> _Work to be completed_: Everything from the first line of the material below through the line containing "Merthogy a Jobbik" must be retyped exactly, and nothing past it.

------ Provided data ------

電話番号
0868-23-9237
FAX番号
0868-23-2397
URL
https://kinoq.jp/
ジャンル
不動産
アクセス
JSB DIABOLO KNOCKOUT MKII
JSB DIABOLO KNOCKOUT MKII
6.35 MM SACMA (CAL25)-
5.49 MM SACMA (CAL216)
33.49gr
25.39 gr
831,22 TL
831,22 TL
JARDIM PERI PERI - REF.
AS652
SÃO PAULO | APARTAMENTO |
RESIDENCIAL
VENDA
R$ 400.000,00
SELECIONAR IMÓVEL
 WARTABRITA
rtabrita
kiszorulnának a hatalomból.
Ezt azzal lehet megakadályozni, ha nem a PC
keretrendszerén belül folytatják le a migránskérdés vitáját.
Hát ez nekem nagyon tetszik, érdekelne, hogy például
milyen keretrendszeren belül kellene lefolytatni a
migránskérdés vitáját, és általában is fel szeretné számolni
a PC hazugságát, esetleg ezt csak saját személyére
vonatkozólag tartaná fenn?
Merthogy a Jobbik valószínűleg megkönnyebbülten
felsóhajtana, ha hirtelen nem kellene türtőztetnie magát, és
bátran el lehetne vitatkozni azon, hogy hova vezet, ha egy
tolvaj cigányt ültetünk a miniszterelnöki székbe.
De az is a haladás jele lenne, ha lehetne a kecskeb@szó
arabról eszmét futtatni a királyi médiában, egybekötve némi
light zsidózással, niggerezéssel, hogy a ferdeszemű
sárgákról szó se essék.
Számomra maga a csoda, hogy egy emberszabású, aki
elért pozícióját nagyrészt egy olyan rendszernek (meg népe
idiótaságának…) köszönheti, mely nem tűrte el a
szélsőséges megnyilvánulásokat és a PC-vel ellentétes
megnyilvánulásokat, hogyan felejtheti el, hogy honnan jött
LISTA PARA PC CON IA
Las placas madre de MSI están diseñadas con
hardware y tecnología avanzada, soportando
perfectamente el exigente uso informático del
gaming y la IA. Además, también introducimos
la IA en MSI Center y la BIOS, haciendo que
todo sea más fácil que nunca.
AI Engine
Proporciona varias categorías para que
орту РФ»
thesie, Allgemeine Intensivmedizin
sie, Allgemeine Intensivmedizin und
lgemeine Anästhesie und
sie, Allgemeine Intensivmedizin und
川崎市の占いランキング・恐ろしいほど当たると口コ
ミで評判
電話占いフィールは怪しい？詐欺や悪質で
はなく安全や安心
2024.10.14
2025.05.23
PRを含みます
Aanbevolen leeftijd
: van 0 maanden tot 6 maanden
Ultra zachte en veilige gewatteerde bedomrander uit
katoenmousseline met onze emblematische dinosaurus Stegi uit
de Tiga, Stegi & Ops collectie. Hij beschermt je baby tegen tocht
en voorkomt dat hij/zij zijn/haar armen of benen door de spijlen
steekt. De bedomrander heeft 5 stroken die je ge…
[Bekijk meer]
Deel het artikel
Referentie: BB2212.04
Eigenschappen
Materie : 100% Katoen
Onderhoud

------

> _Written response_:
電話番号
0868-23-9237
FAX番号
0868-23-2397
URL
https://kinoq.jp/
ジャンル
不動産
アクセス
JSB DIABOLO KNOCKOUT MKII
JSB DIABOLO KNOCKOUT MKII
6.35 MM SACMA (CAL25)-
5.49 MM SACMA (CAL216)
33.49gr
25.39 gr
831,22 TL
831,22 TL
JARDIM PERI PERI - REF.
AS652
SÃO PAULO | APARTAMENTO |
RESIDENCIAL
VENDA
R$ 400.000,00
SELECIONAR IMÓVEL
 WARTABRITA
rtabrita
kiszorulnának a hatalomból.
Ezt azzal lehet megakadályozni, ha nem a PC
keretrendszerén belül folytatják le a migránskérdés vitáját.
Hát ez nekem nagyon tetszik, érdekelne, hogy például
milyen keretrendszeren belül kellene lefolytatni a
migránskérdés vitáját, és általában is fel szeretné számolni
a PC hazugságát, esetleg ezt csak saját személyére
vonatkozólag tartaná fenn?
Merthogy a Jobbik valószínűleg megkönnyebbülten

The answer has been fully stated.